“Via Parma, 14”

testo in catalogo di Robert Pujade

“Transfigurations du quotidiens”          

Dans une série de photographies totalement inédites, Cesare Di Liborio qui s’est montré attentif à un moment de son œuvre au monde des objets, entreprend de montrer une sélection de vues toutes extraites de son «chez soi». Au cours de cette expérience visuelle, il ne cherche pas à nous faire connaître sa maison ou même son intimité, mais, aussi étrange que cela puisse paraître, il vient nous faire partager sa découverte d’un autre monde, d’un monde modifié par l’expertise photographique.

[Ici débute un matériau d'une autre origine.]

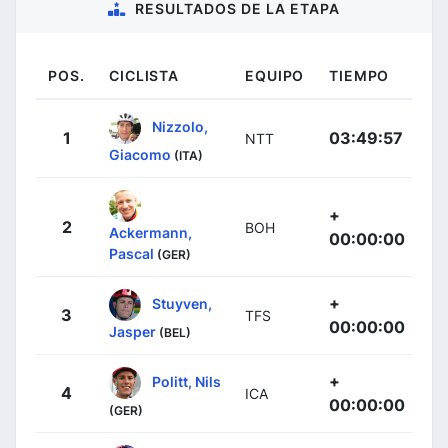
RESULTADOS DE LA ETAPA
POS.
CICLISTA
EQUIPO
TIEMPO
Nizzolo,
1
03:49:57
NTT
Giacomo
(ITA)
+
2
BOH
Ackermann,
00:00:00
Pascal
(GER)
+
Stuyven,
3
TFS
00:00:00
Jasper
(BEL)
+
Politt, Nils
4
ICA
00:00:00
(GER)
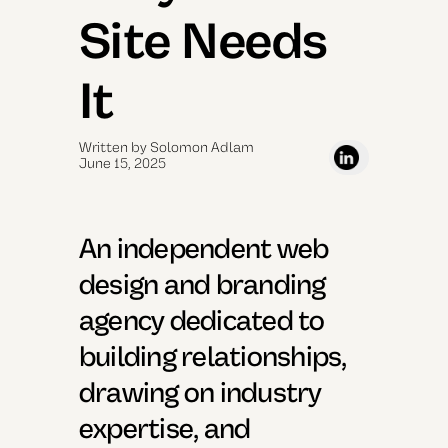
Site Needs
It
Written by Solomon Adlam
June 15, 2025
An independent web
design and branding
agency dedicated to
building relationships,
drawing on industry
expertise, and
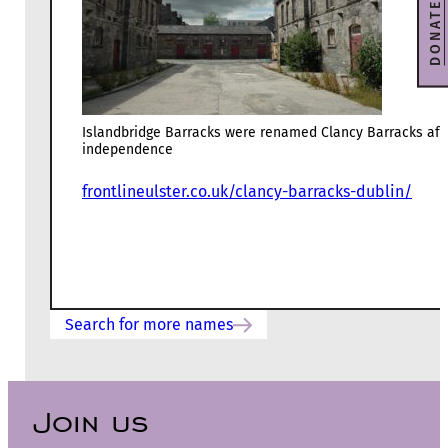
DONATE
Islandbridge Barracks were renamed Clancy Barracks aft
independence
frontlineulster.co.uk/clancy-barracks-dublin/
Search for more names
Join us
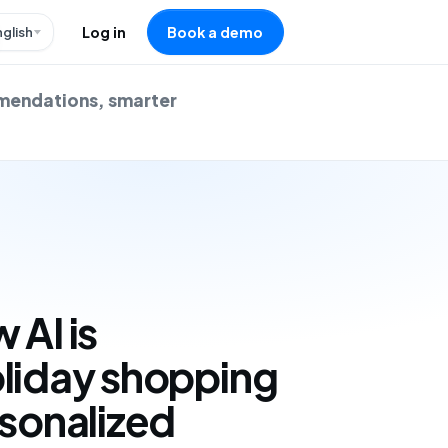
nglish
Log in
Book a demo
mmendations, smarter
 AI is
oliday shopping
rsonalized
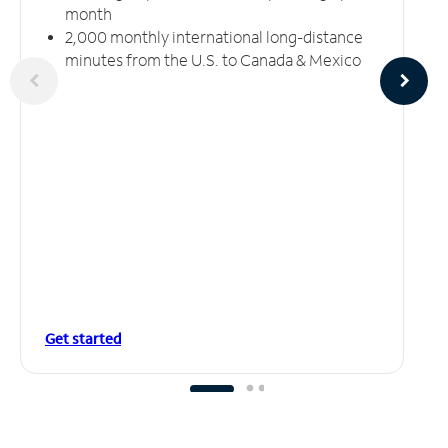
month
2,000 monthly international long-distance
minutes from the U.S. to Canada & Mexico
Get started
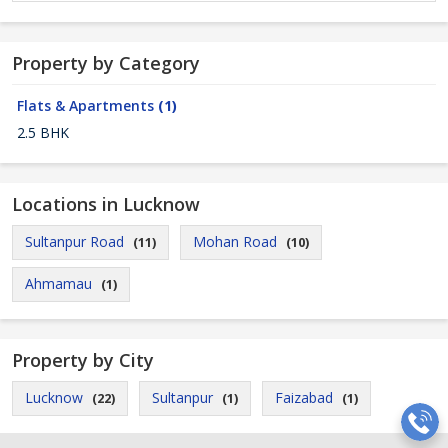
Property by Category
Flats & Apartments
(1)
2.5 BHK
Locations in Lucknow
Sultanpur Road
Mohan Road
(11)
(10)
Ahmamau
(1)
Property by City
Lucknow
Sultanpur
Faizabad
(22)
(1)
(1)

Cette exploration par l’objectif photographique jalonne des endroits communs à tout intérieur : la cuisine, les chambres, les salles de toilette, tous ces lieux où un équilibre stable s’est instauré au gré de gestes chaque jour répétés, Mais il apparait très vite que les cadrages qui y sont opérés font surgir des zones de déséquilibre qui défient l’ordre des choses et imposent de nouveaux repères. Tout d’abord une reconsidération de la notion d’objet.

Tantôt l’objet usuel perd son identité parce qu’il est tronqué et, n’étant plus reconnaissable que par l’un ou l’autre seulement de ses composants, il devient la partie d’un nouveau tout recomposé par la photographie. Saisi par son angle supérieur droit, le cintre du valet de nuit, par exemple, amorce une métamorphose : il s’impose comme un idéogramme à la suite de petites écritures apposées au mur par les tortillons d’une lumière filtrée par des rideaux. A l’angle de deux murs, une applique lumineuse, séparée du bas de la pièce quelle éclaire, se présente comme un bénitier dans une atmosphère recueillie.

Tantôt l’objet recadré perd sa valeur d’usage et tend à faire rayonner son autonomie, On reconnaît ainsi à peine les pieds métalliques d’une table à repasser qui, dans un contre-jour, composent avec une rallonge électrique une œuvre d’art informel. Dans un autre plan, un robinet semble à lui seul projeter une lumière intense sur la vasque d’un lavabo.

Chaque cadrage délimite un objet d’une espèce nouvelle, ou plutôt un objet redéfini dans un contexte choisi par la photographie : il s’agit, en quelque sorte, d’une pratique de transfiguration. Le tour de force ou de magie du photographe est de ne pas être sorti de chez lui pour réaliser un sujet sans personnages, sans autre présence que le milieu dans lequel il a l’habitude de vivre alors même que la quotidienneté est réputée indésirable. Il parait évident, en effet, que le décor de notre quotidien ne vaut pas la peine que nous le visitions, qu’il mérite encore moins que nous le fixions d’un regard plein de désir, parce qu’il est constamment à la disposition de notre perception, entièrement adapté à nos fins utilitaires et pour cela toujours déjà vu avant même que nous le percevions. Sa transfiguration suppose que nous transformions notre propre comportement au point que notre regard devienne une incursion de l’étrange au plein cœur du familier.

C’est ce que réalise Cesare Di Liborio en récupérant pour son univers intime la puissance d’étonnement que son regard a su développer pour de tout autres sujets, Plus complexe que l’autoportrait. le voyage à l’intérieur de chez soi suppose que le photographe s’excepte des conditions même de sa propre présence dans ses aitres. Il montre par là que tout le visible est passible d’une conversion au poétique et que l’art du photographe est de conférer un mode d’existence singulier aux choses les plus anodines, La photographie, en effet, est génératrice d’espaces de lisibilité différents de ceux qui se trament habituellement entre les mots et les choses de notre quotidien.